I ususally find, though, "undefined behavior" is a fact of life that one must live with. In risk management terms, this is acceptance of the risk. There is always a trade-off to determine how fully one will define a system before starting on it. Often, it is sufficient to define the behavior within a determined set of operating characteristics; effort on defining the behavior outside of the specified operating range is of arguable value. Adding to the difficulty is that most undefined behavior falls into the category of unknown undefined behavior, people are not omniscient and are usually unaware of what has not been defined. We deal with undefined behavior-like situations constantly, having to deal with them in programming is no different.
I think there are two classes of undefined behavior. There is weakly undefined behavior (which might cause odd evaluation of an expression) and there is strongly undefined behavior (which in the absence of memory protection really could format your harddisk).
i = i++;
strcpy((char *)strcpy, "Slowly I turned, step by step...");
In the case that you don't have memory protection to abort the program, try to imagine what the second version might do.
In practice you are correct: there are two classes of undefined behavior.
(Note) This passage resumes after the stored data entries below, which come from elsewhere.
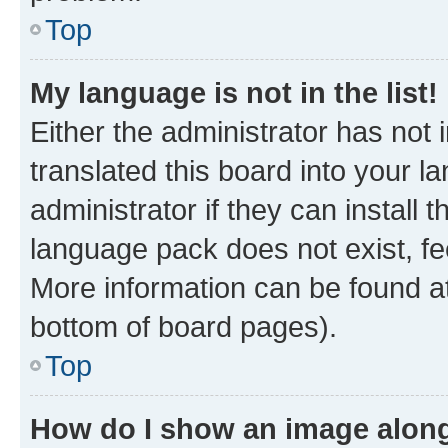
Top
My language is not in the list!
Either the administrator has not
translated this board into your 
administrator if they can install
language pack does not exist, fee
More information can be found at
bottom of board pages).
Top
How do I show an image alon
But this is only because you can trust your compiler writers to not be outright malicious. There is little more than good sense and laziness preventing compiler writers from saying: "Hey! This action is undefined! That means I can do anything I want, right?" I'd hate to discover by accident what 'undefined behavior' means to an InterCal compiler.
You should perhaps consult the famous article on undefined behaviours: http://blog.llvm.org/2011/05/what-every-c-programmer-should-know.html
. In short, compiler is in its full right to assume that the undefined behaviour doesn't happen, so the compiler might draw some assumptions about i (e.g., that it's always positive) and optimize out some runtime checks. The cited article has enough of real-world examples.
Most discussion on this topic revolves around CeeCeePlusPlus
. Remember, this started out as an extremely lightweight compiler--so lightweight, in fact, that the lint program was introduced about ten years after the compiler was written to do static code analysis. Sure, today we've got our Gnu compilers with seven levels of warning and javac backed by a huge corporation from the get-go, but back then it was pretty much DennisRitchie
bootstrapping his own compiler. In effect, "undefined behavior" means that compiler developers don't have to write special code to handle or even detect various edge cases. Back then, this was a blessing. Nowadays, not so much. That being said, that term does specifically mean that it is permissible to detect all such behavior and respond by producing a compiler error at compile time or crashing at runtime, to keep developers from wandering too close to the edge.